Sooner or later, anyone who writes or speaks on disability issues is going to try making a numbered list of "commandments" or "advice" on how non-disabled people should treat people with disabilities. I’ll give it a go:
1. When you meet someone with a disability who you're going to need to get to know ... like a coworker, likely frequent customer, or close neighbor ... make it your initial goal to find out the main interesting thing about the person, other than their disability. This is the thing ... whatever it is for each person ... that you normally would forever after associate with that person if it wasn't for their disability. Once you find out what that thing, is, you'll probably find that that is what you associate the person with rather than their disability.
2. When you reach that point, good on you! But please, don't tell your new friend, "I don't even think of your disability anymore!" When you have a disability, it's always an important part of you, even if it isn't the only interesting thing about you. It's not helpful when people forget about it, and it's not a compliment either ... like ignoring an enormous zit. A disability isn't an ugly blemish you need to "get past", it's part of the person you are getting to know. The goal isn't to "forget" it, but to put it into perspective. Still don't get it? Okay, would it be cool for a white person to say to an African-American person they've become friends with, "I just don't think of you as Black anymore!"? I know some people really would, But I hope you wouldn't. It's the same with disability.

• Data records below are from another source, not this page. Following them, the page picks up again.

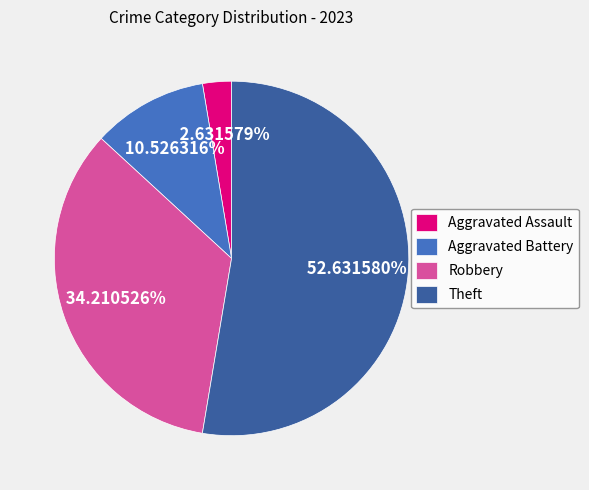

Is there any slice that represents more than half of the pie?

Yes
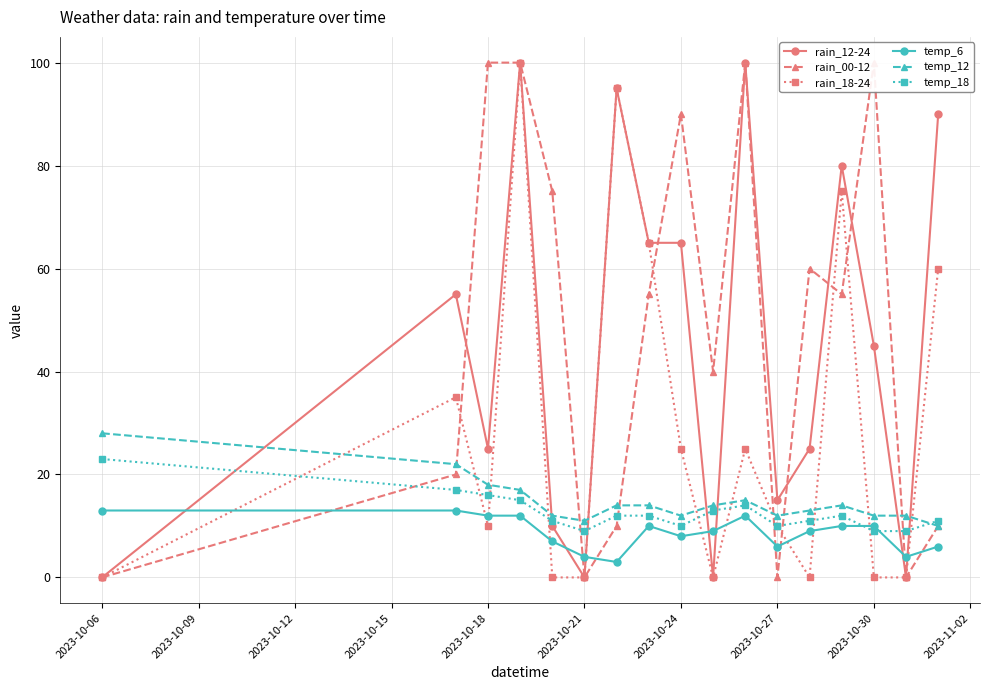

How many lines are shown in the chart?

6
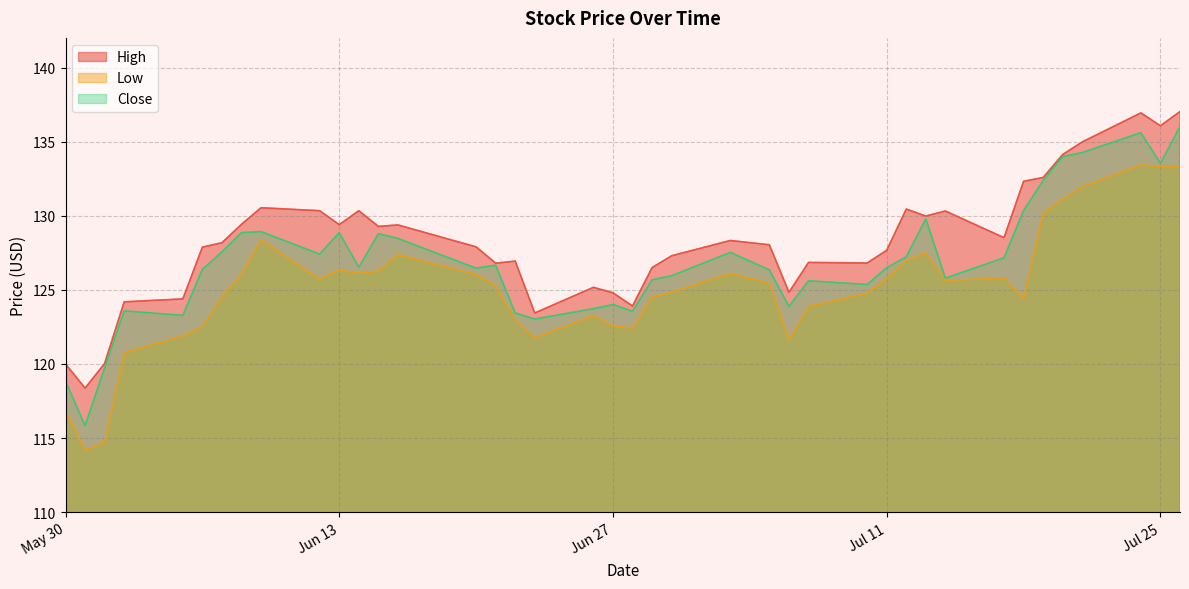

Which category has the highest value across all series?

2023-07-26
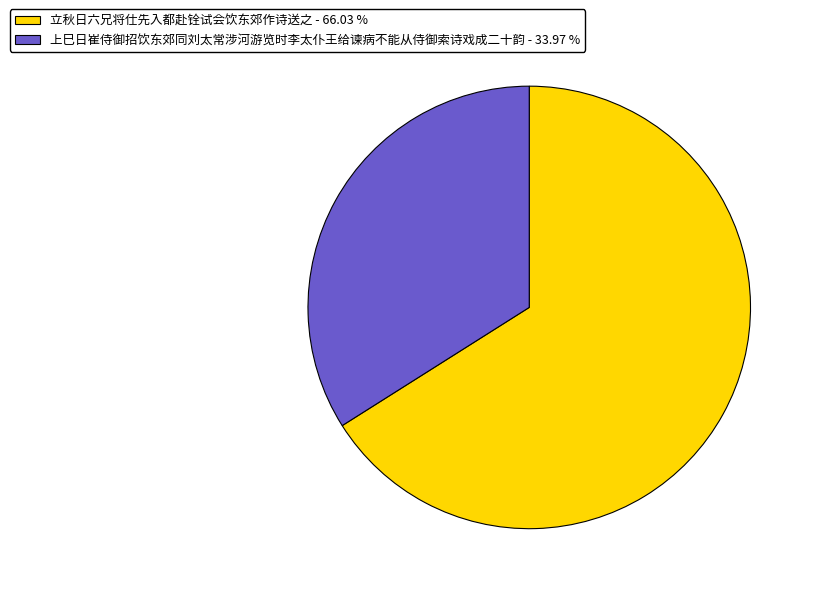

How many slices are in this pie chart?

2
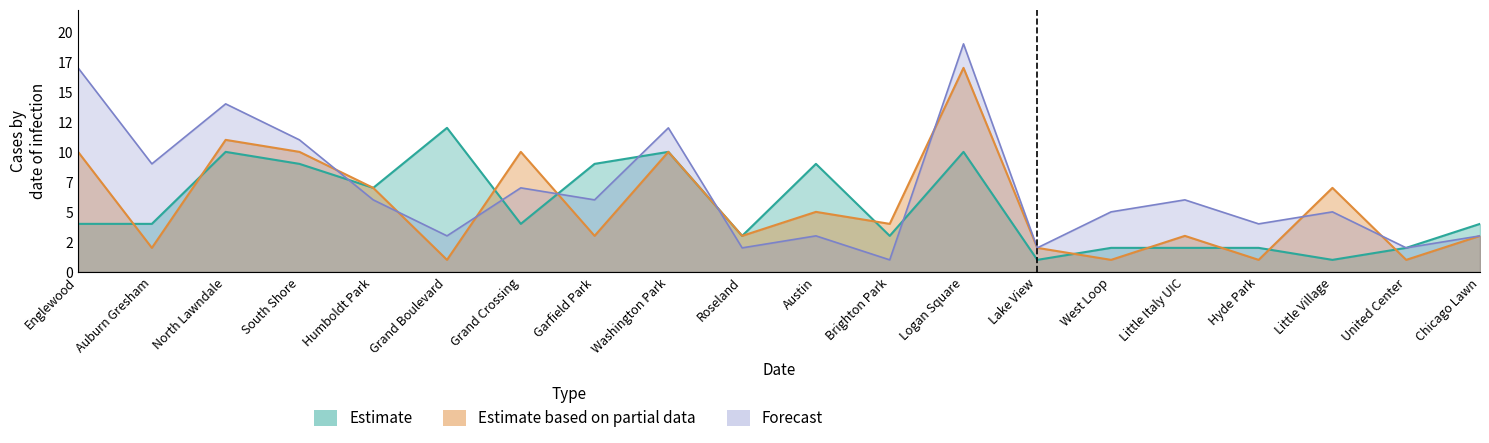

Where is the first local minimum for April 2021?

Auburn Gresham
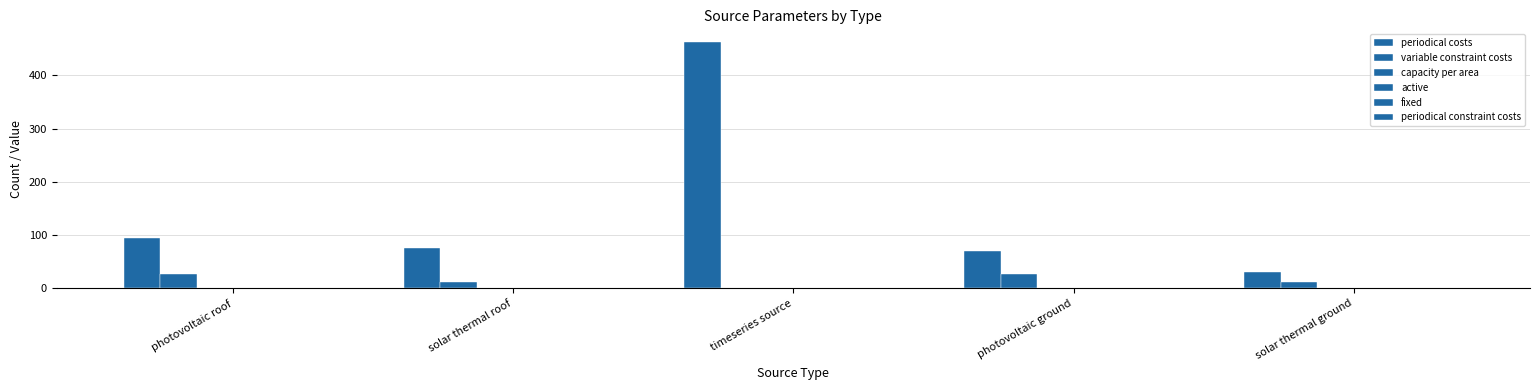

At which label does periodical constraint costs reach its peak?

photovoltaic roof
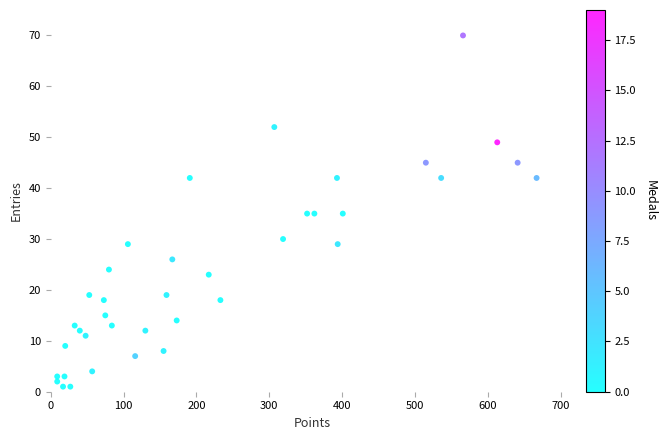

What is the range of Y values (max minus min)?

69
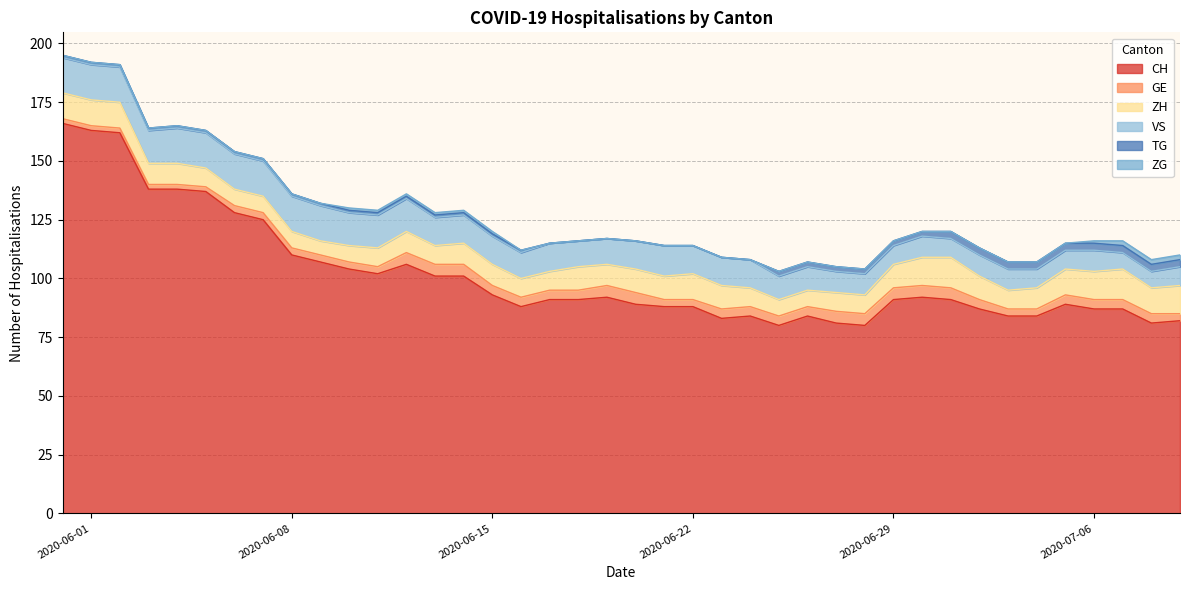

What position from the right is 2020-06-25?

15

3. People with disabilities are incredibly diverse. We don't all have agreed upon positions on everything disability-related. For convenience, I like to divide the disability community into Jocks and Nerds ... or sunny optimists and tortured, intellectual pessimists. There are activists and conciliators. There are people who really hope for a medical cure for their condition, and there are those who mainly strive for better practical tools and social justice. There are people born with their disabilities and those who came into them later in life. There are people with no income other than SSI, and there are rich disabled people ... and their concerns can often be quite different. There are disabled people who look conventionally attractive, and there are those who are beautiful in ways that take imagination and an open mind. There are disabled people with the resources and tools to be highly functional, and there are those who struggle every day just to survive. This isn't an instruction or piece of advice, it's just something to know and not forget.
4. Many of us disabled people try to project a "can-do" image of ourselves and our community. There are good strategic reasons to do this, and it's not false, but it usually isn't the whole story. The one negative thing you need to remember about having a disability is that it is exhausting. The most commonly used explanation for this is the “Spoon Theory”, but I’ve got another analogy I think might be easier to understand. Think about how tiring air travel is. It’s physically wearing and … this is key … mentally exhausting. Well, that’s what a lot of our everyday errands around town are like. The air travel analogy is even more apt when considering disabled people who don’t drive, who rely on buses, taxis, or rides from friends and family. Any of these at any time can turn out to be late, or not accessible. Destinations, too, often turn out to be inaccessible, even when we’ve called ahead and been told that they are accessible. And every late bus, every inaccessible place, every wasted trip is twice as hard and tiring for us as it is for the average non-disabled person. Life with a disability is extra tiring, even when everything goes perfectly. When things fall apart, it can be really, really hard for us to hold ourselves together.
5. Exhaustion is the number one reason why we care so much about accessibility and adaptation throughout the community, and why we sometimes "lose it" when things don't work the way they're supposed to. The key thing to understand here is that accessibility is pretty much an either-or proposition. There aren’t many gray areas. A little step, or “just a few” steps is just as much of a barrier to a wheelchair, or someone unsteady on their feet, as 12 flights of steps. A bathroom stall that’s 2 inches too narrow isn’t “almost” good enough. 2 inches too narrow is just too narrow … you can’t get through. That’s why we sometimes seem overly nit-picky and unwilling to compromise. When it comes to accessible design, there’s really not much point in splitting the difference, and we kind of have to insist on things being designed or adapted in a certain way, otherwise there’s no point in even trying.
The bottom line to all of this is that when you are dealing with someone who has a disability, the best gift you can give is patience. Patience with our way of doing things, and patience with our need to vent once in awhile. It’s a small thing you can do that really can make our lives a lot more bearable.